Usage 6: Apologies are important.

Having examined here a bunch of ways in which we commonly misuse the phrase and shouldn’t be using it, or shouldn’t be apologizing… I want to emphasize at the last that this doesn’t mean we shouldn’t ever apologize. The ability to take responsibility for our own mistakes and genuinely apologize for them is key to maintaining good relationships. I feel mere talking can’t convey this well enough, so I’m going to share a couple more stories…

My friend and I had an argument. Afterward, I felt rotten, and apologized profusely via an e-mail, because I wasn’t able to see her in person, taking time out from the precious few hours I spend with my son to write the e-mail. She, refused to read the e-mail, and made a point of telling me so in the middle of my work day, then when I got angry about this, refused to speak to me for over a month. When we finally did speak, she basically told me that it had all been my fault, but it was okay now, because now she forgave me for it. This left me feeling resentful and unhappy.

While I was perfectly willing to accept blame for my own part in the misunderstanding, she was never willing to apologize for her own poor behavior. Eventually, this led to the end of the friendship. Contrast this to the next story…

Neither my boyfriend nor I were having the greatest day. We hadn’t had much sleep. I’d been rear-ended the night before, and been restless as a result and kept him awake. He had a deadline to meet with some writing, and was fighting tiredness to complete it. I was trying to talk about something, or explain it, but I was still rattled and not thinking clearly from the accident, so my words were slow and slightly incoherent, as well as having interrupted him in the process of his writing. He got frustrated with me, at which point I gave up, and went away. I could totally understand his frustration. I was frustrated also with not being able to clearly express myself, or even think clearly. I realized he was tired, and that this was a direct result of me having kept him up the night before. I didn’t feel that either of us was to blame here… it was just a blechy situation. But the relief, 15 minutes later, when he got up to give me a hug and apologize for getting frustrated with me, was immense.

Did he have to apologize? No, I don’t think so. It wasn’t a requirement. He wasn’t behaving unreasonably. Regardless of the circumstances though, he realized he had behaved in a way that wasn’t really his own ideal for how he’d like to respond, and so he came and apologized. It’s something I’ve found him to be really good at, and I feel like I’m learning from it.

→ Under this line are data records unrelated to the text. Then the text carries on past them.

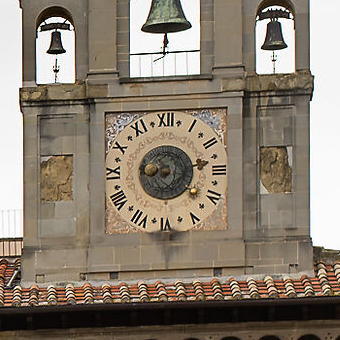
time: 9:12
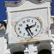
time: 2:26
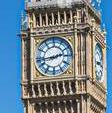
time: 2:43
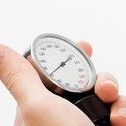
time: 1:38
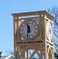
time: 11:32
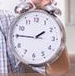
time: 1:45
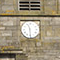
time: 11:29
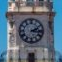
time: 2:16
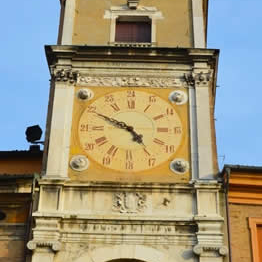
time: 4:49
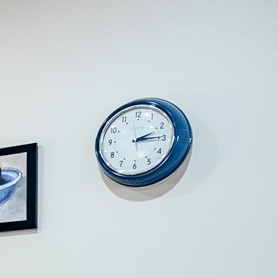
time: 2:14
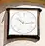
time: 10:14
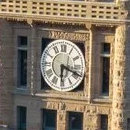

Just because an apology isn’t ‘required’, or we haven’t done anything ‘wrong’, doesn’t mean that apologizing is the wrong thing to do, or that it will display weakness. It might be the very right thing to do – to let someone know that we aren’t really angry with them, or that we’ve said something we regret, even if it wasn’t unreasonable. I think I’m still striving for balance in when to say, “I’m sorry,” and when not to, but I’ve definitely made some strides in my understanding of how we use this phrase.